▶ OPDRACHT 1
Hoe lang is volgens het tekstfragment de termijn voor het indienen van een beroepschrift?
▶ OPDRACHT 2
Neem in de gegevens het stuk van de regel met "#### Business Cycle" tot en met het einde van de gegevens opnieuw op. Vervang daarin "fluctuations" door "variations" en laat al het andere ongewijzigd.

------ TEKSTFRAGMENT

3. De raad betoogt dat het beroep van [appellant], gelet op de toepasselijkheid van artikel 1.6, tweede lid, en artikel 1.6a van de Crisis- en herstelwet (hierna: de Chw) op de procedure, niet-ontvankelijk dient te worden verklaard, omdat het beroep niet tijdig van gronden is voorzien.

3.1. Ingevolge artikel 6:5, eerste lid, aanhef en onder d, van de Algemene wet bestuursrecht (hierna: de Awb) bevat het beroepschrift de gronden van het beroep.

Ingevolge artikel 6:6, aanhef onder a, kan het beroep niet-ontvankelijk worden verklaard, indien niet is voldaan aan artikel 6:5 of aan enig ander bij de wet gesteld vereiste voor het in behandeling nemen van het beroep, mits de indiener de gelegenheid heeft gehad het verzuim te herstellen binnen een hem daartoe gestelde termijn.

Ingevolge artikel 6:7 bedraagt de termijn voor het indienen van een beroepschrift zes weken.

------------
------ AANGELEVERDE GEGEVENS

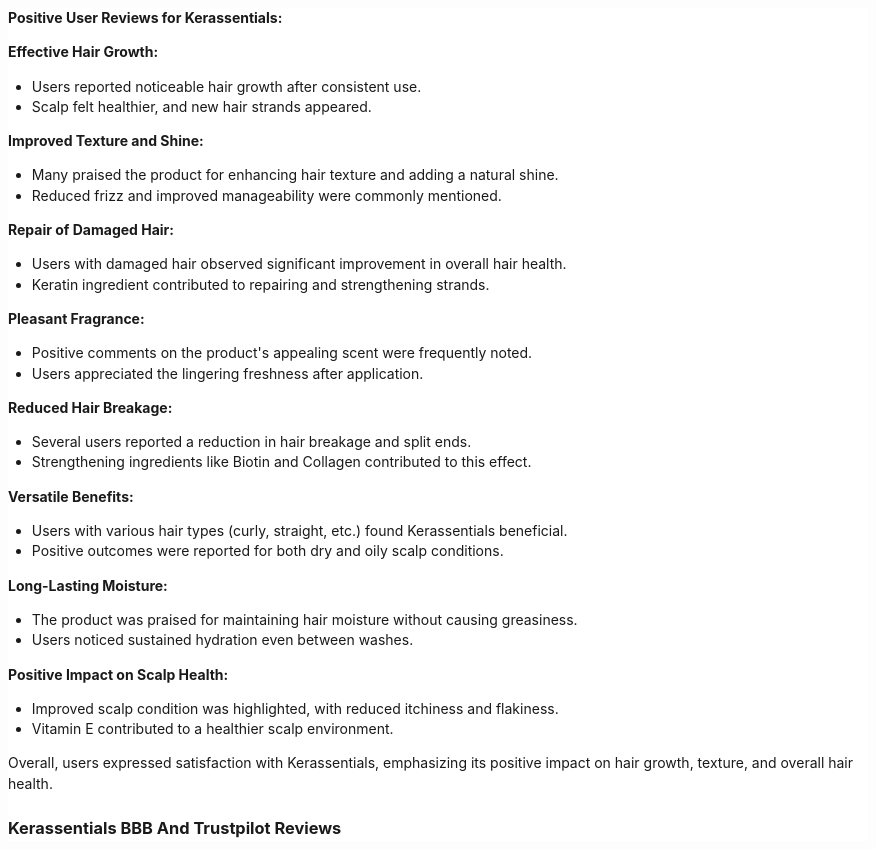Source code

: <b>Positive User Reviews for Kerassentials:</b>

<b>Effective Hair Growth:</b>
<ul>
 	<li style="font-weight: 400;" aria-level="2"><span style="font-weight: 400;">Users reported noticeable hair growth after consistent use.</span></li>
 	<li style="font-weight: 400;" aria-level="2"><span style="font-weight: 400;">Scalp felt healthier, and new hair strands appeared.</span></li>
</ul>
<b>Improved Texture and Shine:</b>
<ul>
 	<li style="font-weight: 400;" aria-level="2"><span style="font-weight: 400;">Many praised the product for enhancing hair texture and adding a natural shine.</span></li>
 	<li style="font-weight: 400;" aria-level="2"><span style="font-weight: 400;">Reduced frizz and improved manageability were commonly mentioned.</span></li>
</ul>
<b>Repair of Damaged Hair:</b>
<ul>
 	<li style="font-weight: 400;" aria-level="2"><span style="font-weight: 400;">Users with damaged hair observed significant improvement in overall hair health.</span></li>
 	<li style="font-weight: 400;" aria-level="2"><span style="font-weight: 400;">Keratin ingredient contributed to repairing and strengthening strands.</span></li>
</ul>
<b>Pleasant Fragrance:</b>
<ul>
 	<li style="font-weight: 400;" aria-level="2"><span style="font-weight: 400;">Positive comments on the product's appealing scent were frequently noted.</span></li>
 	<li style="font-weight: 400;" aria-level="2"><span style="font-weight: 400;">Users appreciated the lingering freshness after application.</span></li>
</ul>
<b>Reduced Hair Breakage:</b>
<ul>
 	<li style="font-weight: 400;" aria-level="2"><span style="font-weight: 400;">Several users reported a reduction in hair breakage and split ends.</span></li>
 	<li style="font-weight: 400;" aria-level="2"><span style="font-weight: 400;">Strengthening ingredients like Biotin and Collagen contributed to this effect.</span></li>
</ul>
<b>Versatile Benefits:</b>
<ul>
 	<li style="font-weight: 400;" aria-level="2"><span style="font-weight: 400;">Users with various hair types (curly, straight, etc.) found Kerassentials beneficial.</span></li>
 	<li style="font-weight: 400;" aria-level="2"><span style="font-weight: 400;">Positive outcomes were reported for both dry and oily scalp conditions.</span></li>
</ul>
<b>Long-Lasting Moisture:</b>
<ul>
 	<li style="font-weight: 400;" aria-level="2"><span style="font-weight: 400;">The product was praised for maintaining hair moisture without causing greasiness.</span></li>
 	<li style="font-weight: 400;" aria-level="2"><span style="font-weight: 400;">Users noticed sustained hydration even between washes.</span></li>
</ul>
<b>Positive Impact on Scalp Health:</b>
<ul>
 	<li style="font-weight: 400;" aria-level="2"><span style="font-weight: 400;">Improved scalp condition was highlighted, with reduced itchiness and flakiness.</span></li>
 	<li style="font-weight: 400;" aria-level="2"><span style="font-weight: 400;">Vitamin E contributed to a healthier scalp environment.</span></li>
</ul>
<span style="font-weight: 400;">Overall, users expressed satisfaction with Kerassentials, emphasizing its positive impact on hair growth, texture, and overall hair health.</span>
<h3><b>Kerassentials BBB And Trustpilot Reviews</b></h3>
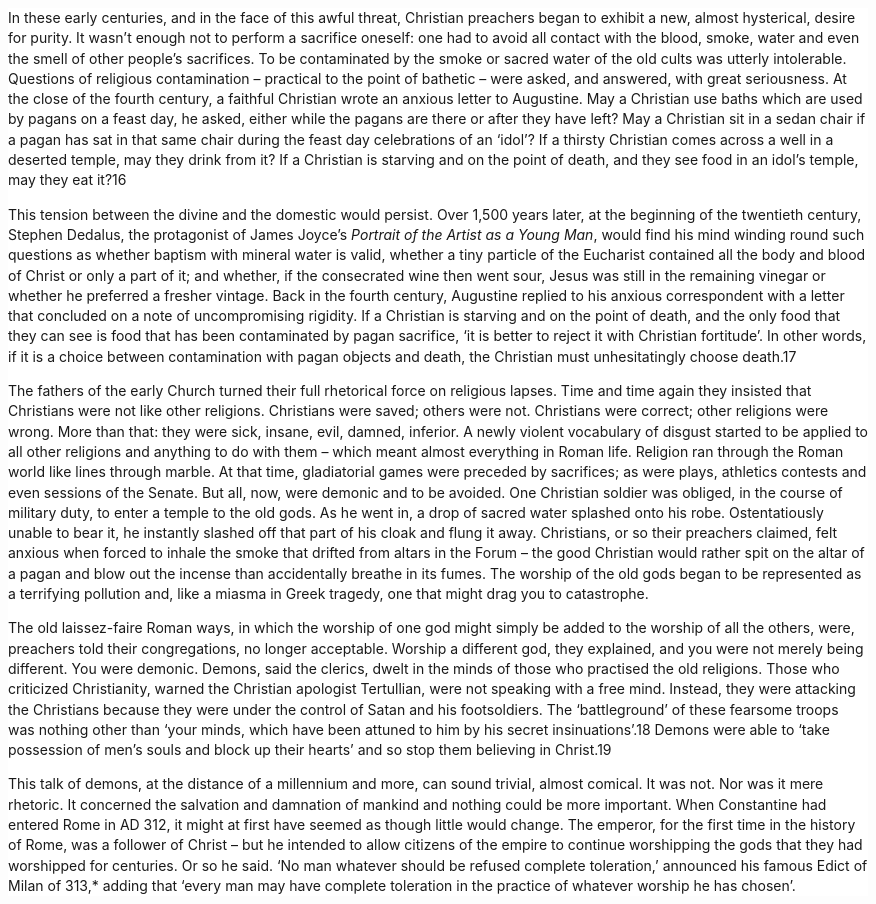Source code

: In these early centuries, and in the face of this awful threat, Christian preachers began to exhibit a new, almost hysterical, desire for purity. It wasn’t enough not to perform a sacrifice oneself: one had to avoid all contact with the blood, smoke, water and even the smell of other people’s sacrifices. To be contaminated by the smoke or sacred water of the old cults was utterly intolerable. Questions of religious contamination – practical to the point of bathetic – were asked, and answered, with great seriousness. At the close of the fourth century, a faithful Christian wrote an anxious letter to Augustine. May a Christian use baths which are used by pagans on a feast day, he asked, either while the pagans are there or after they have left? May a Christian sit in a sedan chair if a pagan has sat in that same chair during the feast day celebrations of an ‘idol’? If a thirsty Christian comes across a well in a deserted temple, may they drink from it? If a Christian is starving and on the point of death, and they see food in an idol’s temple, may they eat it?16

This tension between the divine and the domestic would persist. Over 1,500 years later, at the beginning of the twentieth century, Stephen Dedalus, the protagonist of James Joyce’s *Portrait of the Artist as a Young Man*, would find his mind winding round such questions as whether baptism with mineral water is valid, whether a tiny particle of the Eucharist contained all the body and blood of Christ or only a part of it; and whether, if the consecrated wine then went sour, Jesus was still in the remaining vinegar or whether he preferred a fresher vintage. Back in the fourth century, Augustine replied to his anxious correspondent with a letter that concluded on a note of uncompromising rigidity. If a Christian is starving and on the point of death, and the only food that they can see is food that has been contaminated by pagan sacrifice, ‘it is better to reject it with Christian fortitude’. In other words, if it is a choice between contamination with pagan objects and death, the Christian must unhesitatingly choose death.17

The fathers of the early Church turned their full rhetorical force on religious lapses. Time and time again they insisted that Christians were not like other religions. Christians were saved; others were not. Christians were correct; other religions were wrong. More than that: they were sick, insane, evil, damned, inferior. A newly violent vocabulary of disgust started to be applied to all other religions and anything to do with them – which meant almost everything in Roman life. Religion ran through the Roman world like lines through marble. At that time, gladiatorial games were preceded by sacrifices; as were plays, athletics contests and even sessions of the Senate. But all, now, were demonic and to be avoided. One Christian soldier was obliged, in the course of military duty, to enter a temple to the old gods. As he went in, a drop of sacred water splashed onto his robe. Ostentatiously unable to bear it, he instantly slashed off that part of his cloak and flung it away. Christians, or so their preachers claimed, felt anxious when forced to inhale the smoke that drifted from altars in the Forum – the good Christian would rather spit on the altar of a pagan and blow out the incense than accidentally breathe in its fumes. The worship of the old gods began to be represented as a terrifying pollution and, like a miasma in Greek tragedy, one that might drag you to catastrophe.

The old laissez-faire Roman ways, in which the worship of one god might simply be added to the worship of all the others, were, preachers told their congregations, no longer acceptable. Worship a different god, they explained, and you were not merely being different. You were demonic. Demons, said the clerics, dwelt in the minds of those who practised the old religions. Those who criticized Christianity, warned the Christian apologist Tertullian, were not speaking with a free mind. Instead, they were attacking the Christians because they were under the control of Satan and his footsoldiers. The ‘battleground’ of these fearsome troops was nothing other than ‘your minds, which have been attuned to him by his secret insinuations’.18 Demons were able to ‘take possession of men’s souls and block up their hearts’ and so stop them believing in Christ.19

This talk of demons, at the distance of a millennium and more, can sound trivial, almost comical. It was not. Nor was it mere rhetoric. It concerned the salvation and damnation of mankind and nothing could be more important. When Constantine had entered Rome in AD 312, it might at first have seemed as though little would change. The emperor, for the first time in the history of Rome, was a follower of Christ – but he intended to allow citizens of the empire to continue worshipping the gods that they had worshipped for centuries. Or so he said. ‘No man whatever should be refused complete toleration,’ announced his famous Edict of Milan of 313,\* adding that ‘every man may have complete toleration in the practice of whatever worship he has chosen’.

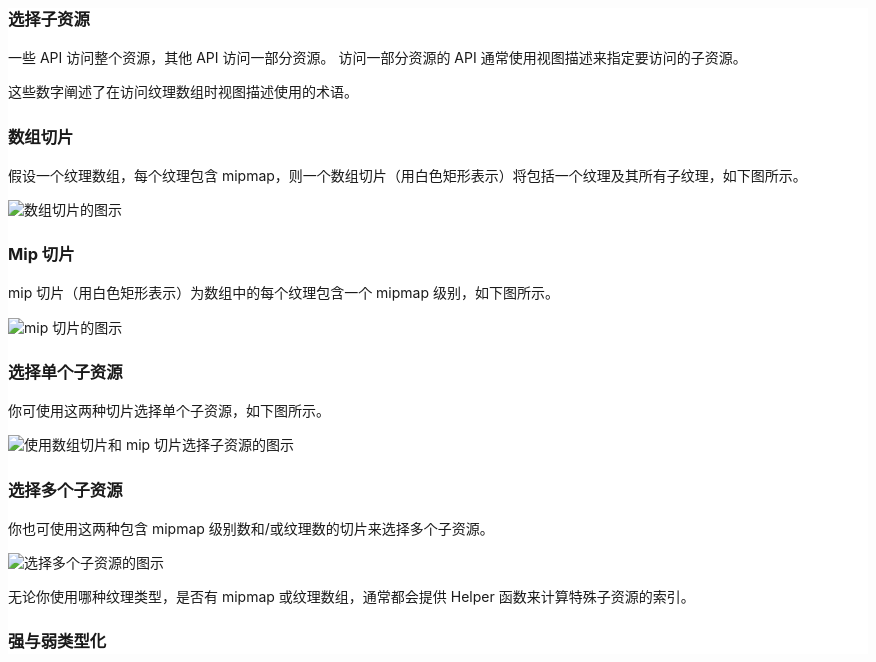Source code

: ### <a name="span-idselectingsubresourcesspanspan-idselectingsubresourcesspanspan-idselectingsubresourcesspanselecting-subresources"></a><span id="Selecting_Subresources"></span><span id="selecting_subresources"></span><span id="SELECTING_SUBRESOURCES"></span>选择子资源

一些 API 访问整个资源，其他 API 访问一部分资源。 访问一部分资源的 API 通常使用视图描述来指定要访问的子资源。

这些数字阐述了在访问纹理数组时视图描述使用的术语。

### <a name="span-idarrayslicespanspan-idarrayslicespanspan-idarrayslicespanarray-slice"></a><span id="Array_Slice"></span><span id="array_slice"></span><span id="ARRAY_SLICE"></span>数组切片

假设一个纹理数组，每个纹理包含 mipmap，则一个数组切片（用白色矩形表示）将包括一个纹理及其所有子纹理，如下图所示。

![数组切片的图示](images/d3d10-resource-array-slice.png)

### <a name="span-idmipslicespanspan-idmipslicespanspan-idmipslicespanmip-slice"></a><span id="Mip_Slice"></span><span id="mip_slice"></span><span id="MIP_SLICE"></span>Mip 切片

mip 切片（用白色矩形表示）为数组中的每个纹理包含一个 mipmap 级别，如下图所示。

![mip 切片的图示](images/d3d10-resource-mip-slice.png)

### <a name="span-idselectingasinglesubresourcespanspan-idselectingasinglesubresourcespanspan-idselectingasinglesubresourcespanselecting-a-single-subresource"></a><span id="Selecting_a_Single_Subresource"></span><span id="selecting_a_single_subresource"></span><span id="SELECTING_A_SINGLE_SUBRESOURCE"></span>选择单个子资源

你可使用这两种切片选择单个子资源，如下图所示。

![使用数组切片和 mip 切片选择子资源的图示](images/d3d10-resource-subresources-1.png)

### <a name="span-idselectingmultiplesubresourcesspanspan-idselectingmultiplesubresourcesspanspan-idselectingmultiplesubresourcesspanselecting-multiple-subresources"></a><span id="Selecting_Multiple_Subresources"></span><span id="selecting_multiple_subresources"></span><span id="SELECTING_MULTIPLE_SUBRESOURCES"></span>选择多个子资源

你也可使用这两种包含 mipmap 级别数和/或纹理数的切片来选择多个子资源。

![选择多个子资源的图示](images/d3d10-resource-subresources-2.png)

无论你使用哪种纹理类型，是否有 mipmap 或纹理数组，通常都会提供 Helper 函数来计算特殊子资源的索引。

### <a name="span-idtypedspanspan-idtypedspanspan-idtypedspanstrong-vs-weak-typing"></a><span id="Typed"></span><span id="typed"></span><span id="TYPED"></span>强与弱类型化
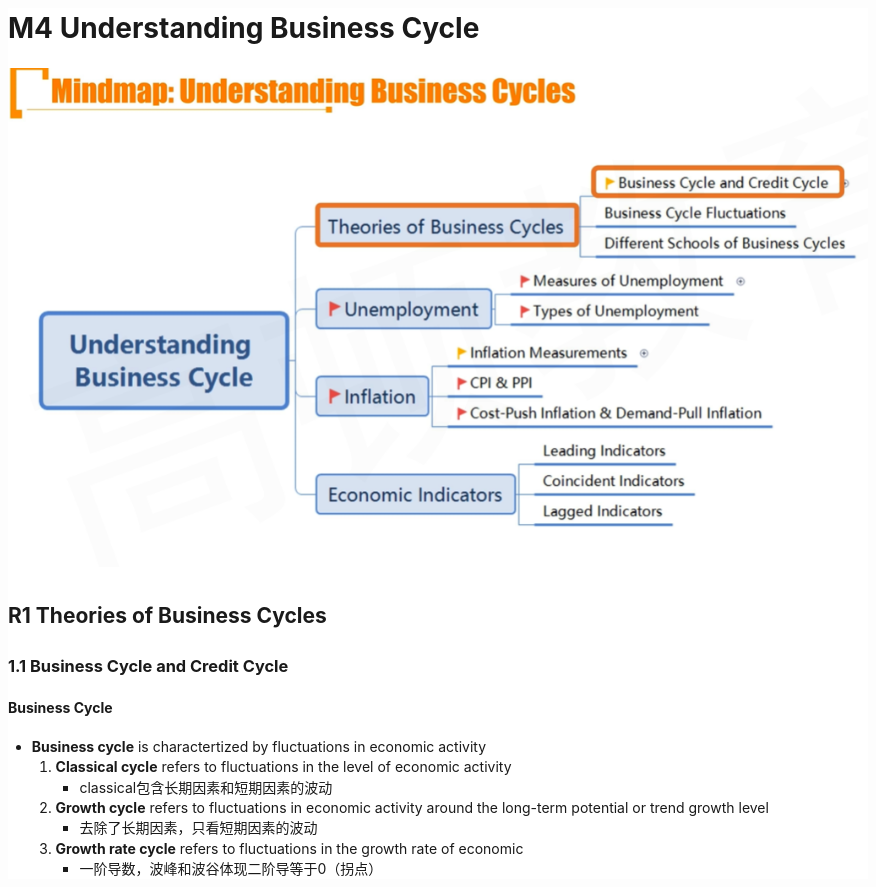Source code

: # M4 Understanding Business Cycle

![image-20230717072916929](./assets/image-20230717072916929.png)

## R1 Theories of Business Cycles

### 1.1 Business Cycle and Credit Cycle

#### Business Cycle

- **Business cycle** is charactertized by fluctuations in economic activity
  1. **Classical cycle** refers to fluctuations in the level of economic activity
     - classical包含长期因素和短期因素的波动
  2. **Growth cycle** refers to fluctuations in economic activity around the long-term potential or trend growth level
     - 去除了长期因素，只看短期因素的波动
  3. **Growth rate cycle** refers to fluctuations in the growth rate of economic
     - 一阶导数，波峰和波谷体现二阶导等于0（拐点）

------------

▶ UITWERKING 1
Zes weken.

▶ UITWERKING 2
#### Business Cycle

- **Business cycle** is charactertized by variations in economic activity
  1. **Classical cycle** refers to variations in the level of economic activity
     - classical包含长期因素和短期因素的波动
  2. **Growth cycle** refers to variations in economic activity around the long-term potential or trend growth level
     - 去除了长期因素，只看短期因素的波动
  3. **Growth rate cycle** refers to variations in the growth rate of economic
     - 一阶导数，波峰和波谷体现二阶导等于0（拐点）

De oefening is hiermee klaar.